> _YOUR TASK_: Go to the line that contains "Figure 1. Pictorial" in the listing below, then output it and every line after it exactly, omitting pictures.
━━━━━━━━━━━━━━━━━━━━━━━━━━━━━━
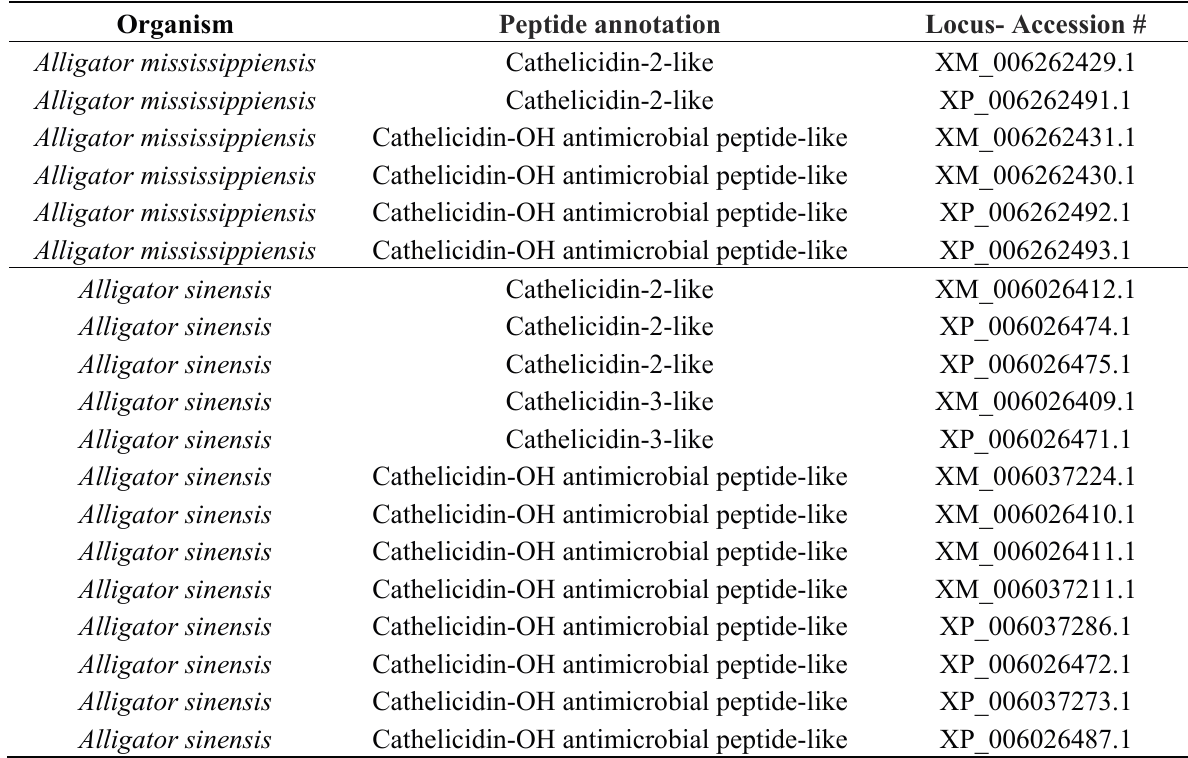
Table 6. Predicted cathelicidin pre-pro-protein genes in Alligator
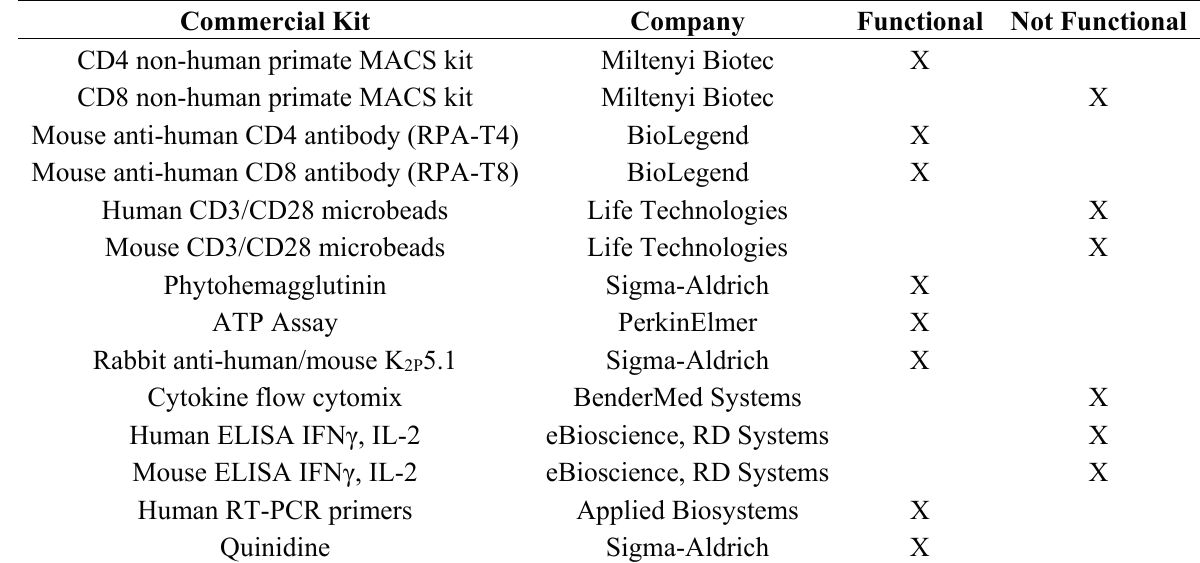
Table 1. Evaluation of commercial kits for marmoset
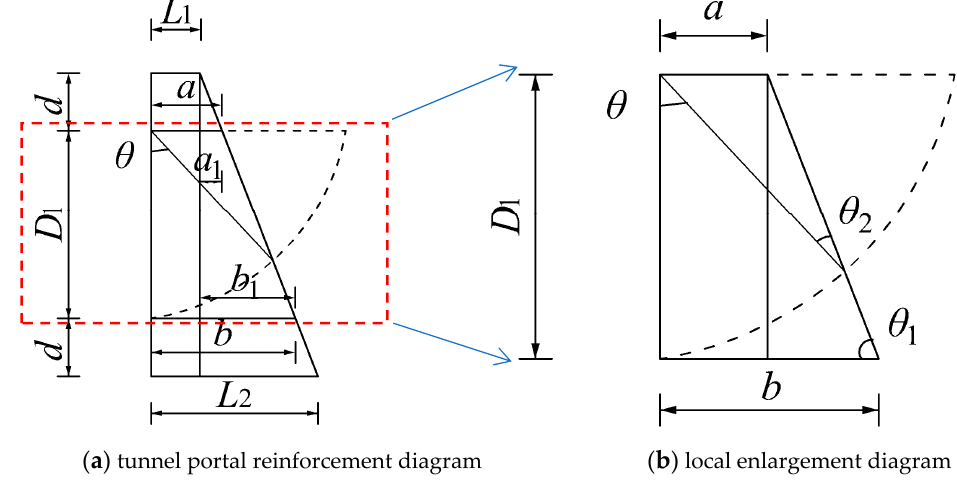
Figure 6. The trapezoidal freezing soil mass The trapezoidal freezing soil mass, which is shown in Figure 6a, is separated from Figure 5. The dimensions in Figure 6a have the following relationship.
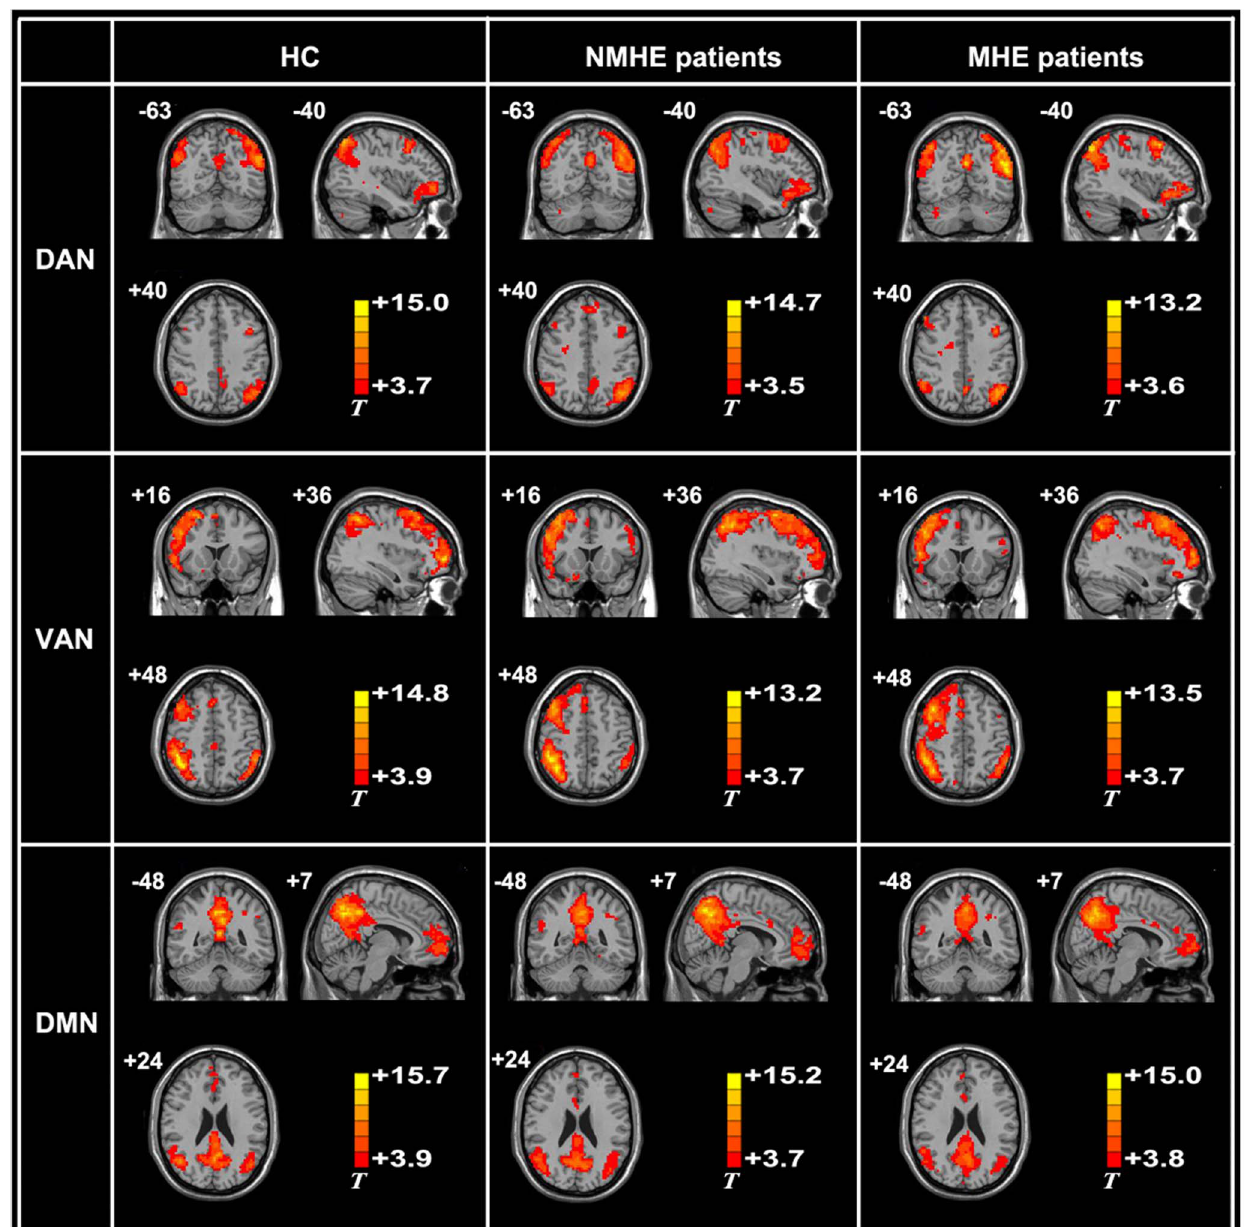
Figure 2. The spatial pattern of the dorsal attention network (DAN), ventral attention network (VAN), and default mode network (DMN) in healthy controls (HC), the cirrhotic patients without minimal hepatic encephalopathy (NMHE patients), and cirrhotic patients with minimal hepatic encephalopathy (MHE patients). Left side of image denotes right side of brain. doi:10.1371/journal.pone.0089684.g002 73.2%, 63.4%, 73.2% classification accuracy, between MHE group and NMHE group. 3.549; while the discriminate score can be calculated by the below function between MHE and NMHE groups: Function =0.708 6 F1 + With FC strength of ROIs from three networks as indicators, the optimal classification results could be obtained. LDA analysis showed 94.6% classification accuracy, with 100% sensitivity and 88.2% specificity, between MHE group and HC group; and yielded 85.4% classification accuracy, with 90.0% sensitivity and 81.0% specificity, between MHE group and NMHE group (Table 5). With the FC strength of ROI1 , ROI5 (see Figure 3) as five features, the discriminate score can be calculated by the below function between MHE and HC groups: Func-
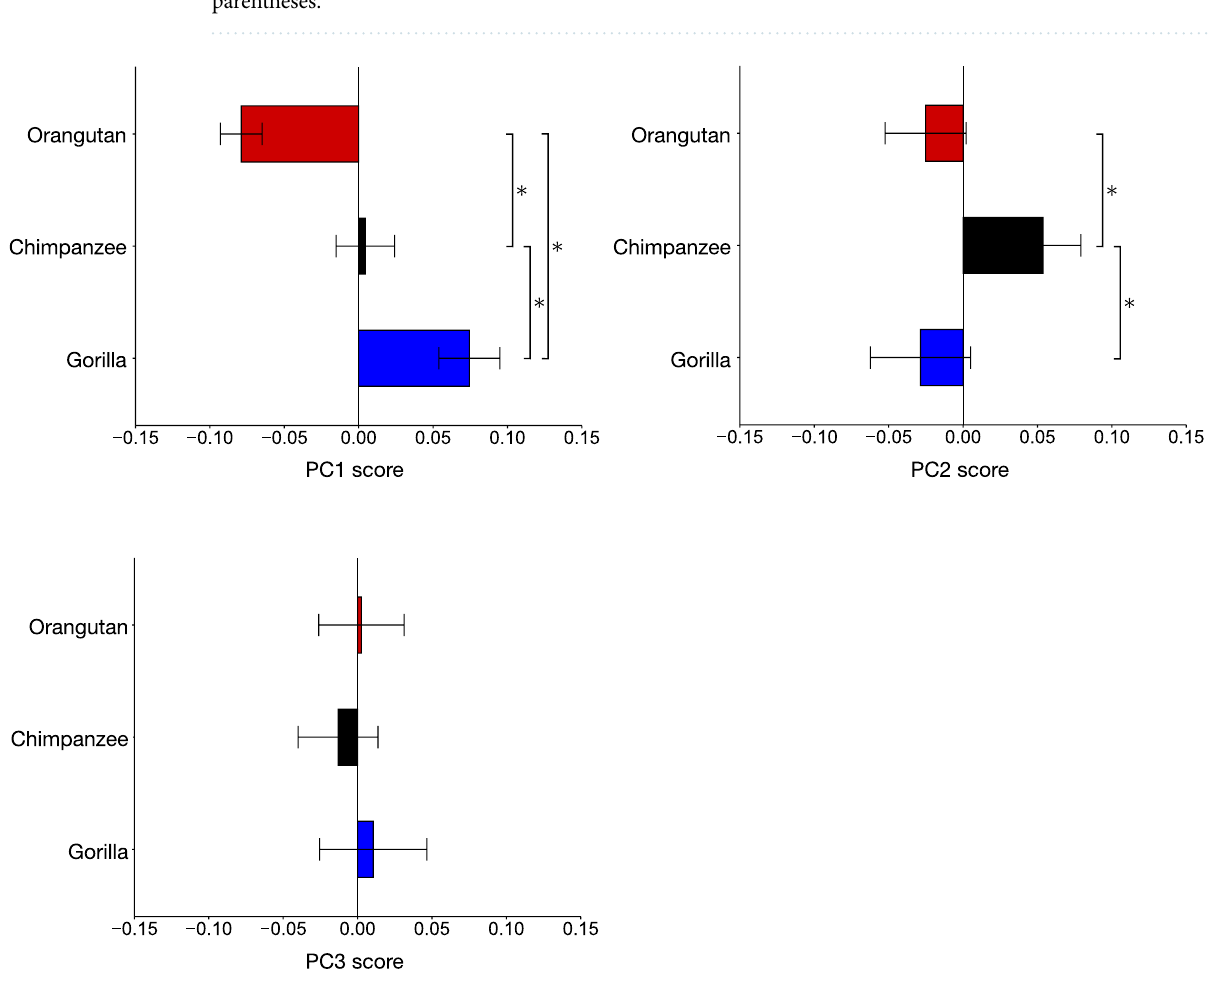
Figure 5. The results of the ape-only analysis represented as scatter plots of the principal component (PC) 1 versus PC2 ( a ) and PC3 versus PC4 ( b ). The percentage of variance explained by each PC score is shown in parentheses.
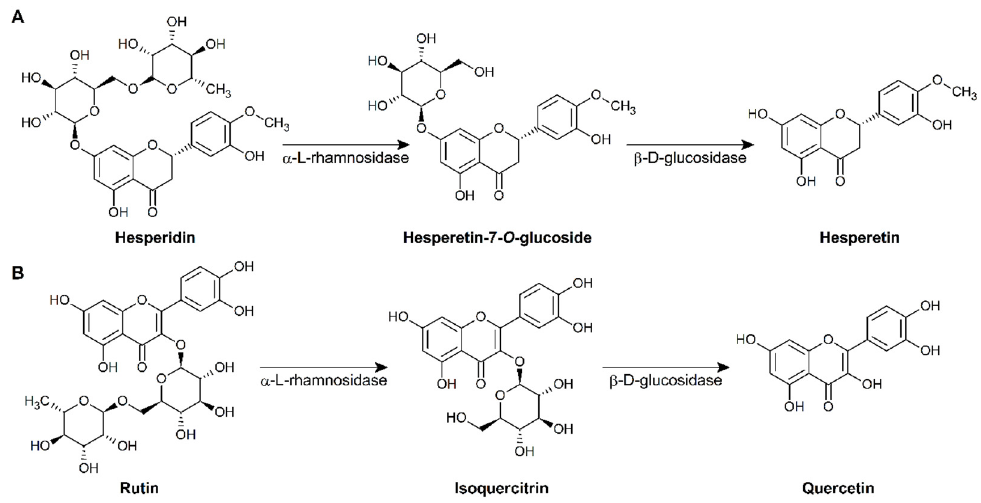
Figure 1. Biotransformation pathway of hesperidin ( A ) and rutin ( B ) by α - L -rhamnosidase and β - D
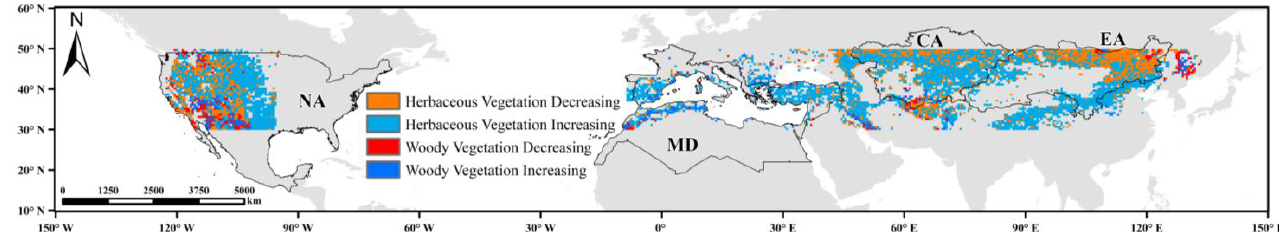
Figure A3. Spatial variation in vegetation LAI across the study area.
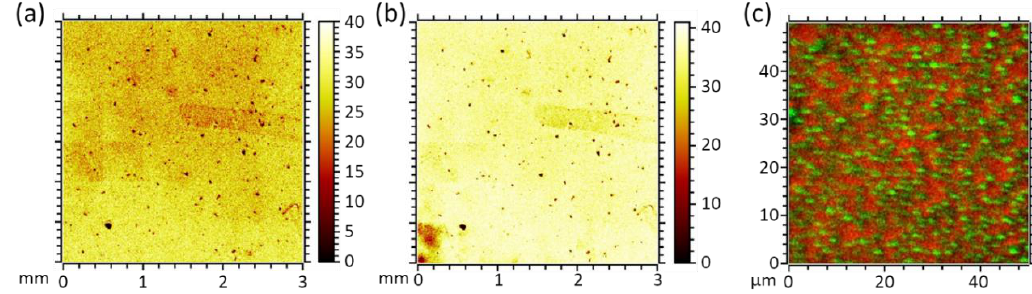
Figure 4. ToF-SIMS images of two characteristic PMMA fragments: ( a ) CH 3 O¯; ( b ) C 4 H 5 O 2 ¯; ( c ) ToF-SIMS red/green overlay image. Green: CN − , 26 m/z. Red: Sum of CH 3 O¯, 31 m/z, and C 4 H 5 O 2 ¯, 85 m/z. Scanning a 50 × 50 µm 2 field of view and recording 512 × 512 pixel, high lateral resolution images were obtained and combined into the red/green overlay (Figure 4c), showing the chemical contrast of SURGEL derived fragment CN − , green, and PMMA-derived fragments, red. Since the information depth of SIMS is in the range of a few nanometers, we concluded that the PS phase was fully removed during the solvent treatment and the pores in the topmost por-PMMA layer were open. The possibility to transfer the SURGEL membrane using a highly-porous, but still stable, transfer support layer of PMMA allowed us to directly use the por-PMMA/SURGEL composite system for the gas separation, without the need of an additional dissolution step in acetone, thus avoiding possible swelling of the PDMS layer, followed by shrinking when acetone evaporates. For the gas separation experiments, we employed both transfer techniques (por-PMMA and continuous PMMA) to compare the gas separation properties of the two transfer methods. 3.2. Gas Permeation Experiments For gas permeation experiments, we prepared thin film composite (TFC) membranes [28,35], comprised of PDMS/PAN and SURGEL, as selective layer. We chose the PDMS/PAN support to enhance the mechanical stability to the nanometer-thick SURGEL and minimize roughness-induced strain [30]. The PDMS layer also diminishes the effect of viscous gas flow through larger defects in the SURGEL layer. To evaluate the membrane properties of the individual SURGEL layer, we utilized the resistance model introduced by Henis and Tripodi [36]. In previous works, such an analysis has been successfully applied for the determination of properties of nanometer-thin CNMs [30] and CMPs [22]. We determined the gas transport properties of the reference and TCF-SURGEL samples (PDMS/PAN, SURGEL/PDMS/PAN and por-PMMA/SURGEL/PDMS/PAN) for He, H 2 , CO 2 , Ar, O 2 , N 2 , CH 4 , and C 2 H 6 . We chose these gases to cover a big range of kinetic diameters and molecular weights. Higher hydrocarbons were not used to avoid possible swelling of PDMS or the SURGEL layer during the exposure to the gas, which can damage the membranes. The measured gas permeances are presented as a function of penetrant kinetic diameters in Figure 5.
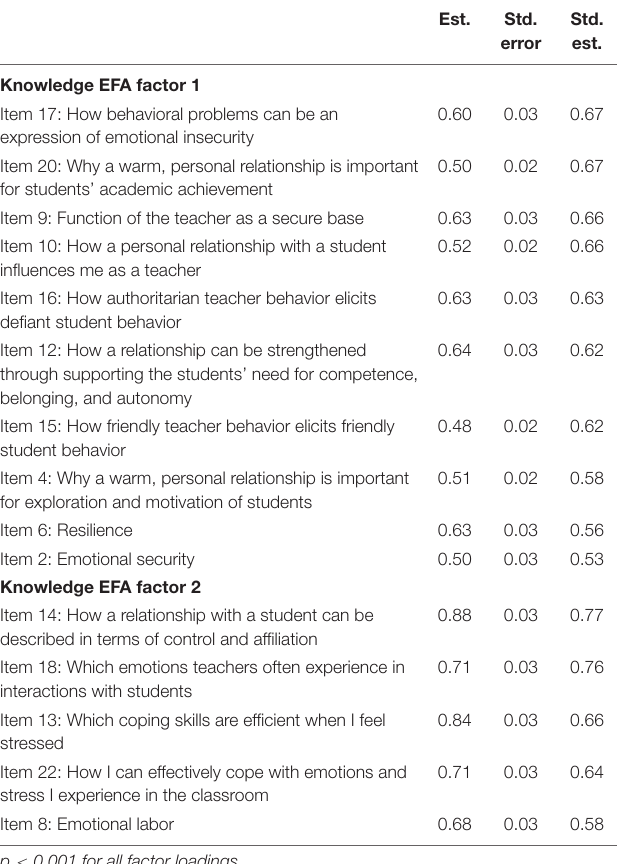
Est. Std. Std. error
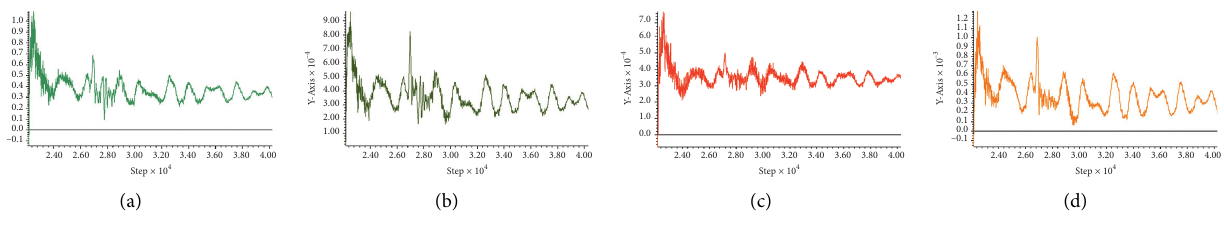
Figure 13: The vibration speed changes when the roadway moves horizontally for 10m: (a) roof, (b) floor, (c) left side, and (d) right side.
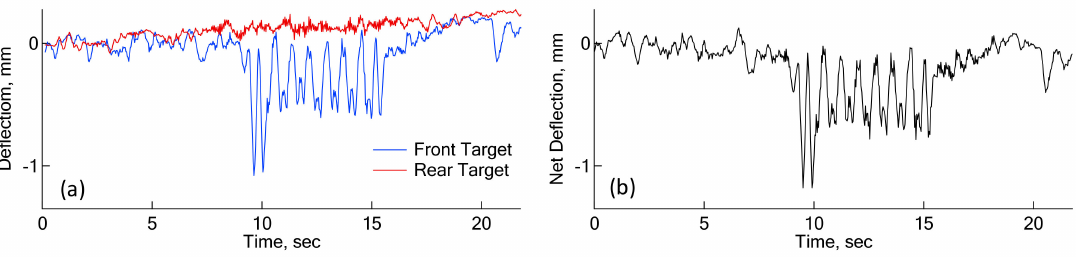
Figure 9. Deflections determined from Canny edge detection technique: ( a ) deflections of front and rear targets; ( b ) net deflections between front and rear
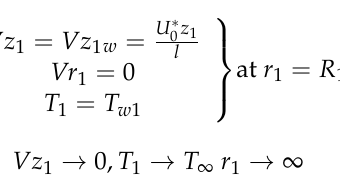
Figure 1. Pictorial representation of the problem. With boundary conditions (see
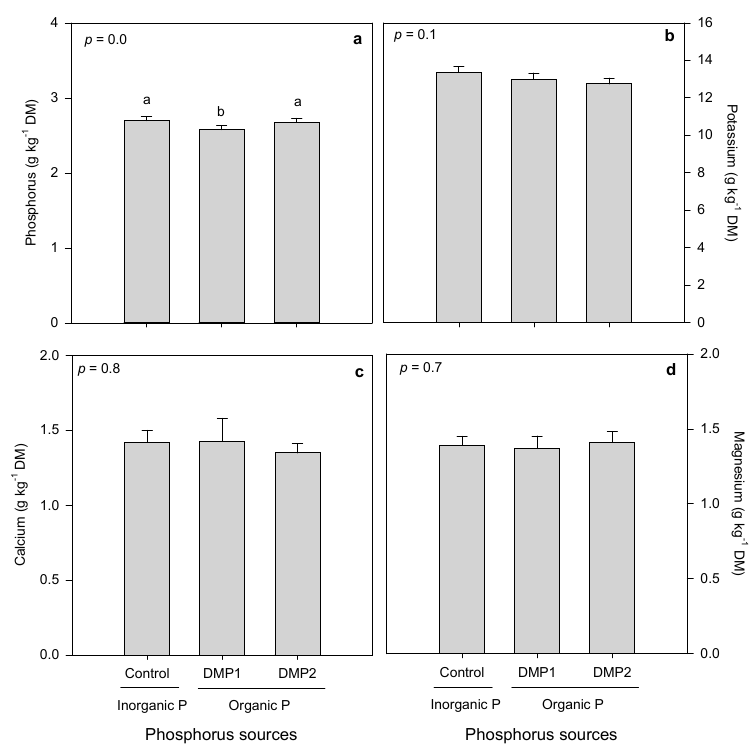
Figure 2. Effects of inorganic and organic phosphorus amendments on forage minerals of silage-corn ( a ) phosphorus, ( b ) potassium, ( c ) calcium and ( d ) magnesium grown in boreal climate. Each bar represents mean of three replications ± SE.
━━━━━━━━━━━━━━━━━━━━━━━━━━━━━━
> _EXPECTED OUTPUT_:
Figure 1. Pictorial representation of the problem. With boundary conditions (see
Figure 2. Effects of inorganic and organic phosphorus amendments on forage minerals of silage-corn ( a ) phosphorus, ( b ) potassium, ( c ) calcium and ( d ) magnesium grown in boreal climate. Each bar represents mean of three replications ± SE.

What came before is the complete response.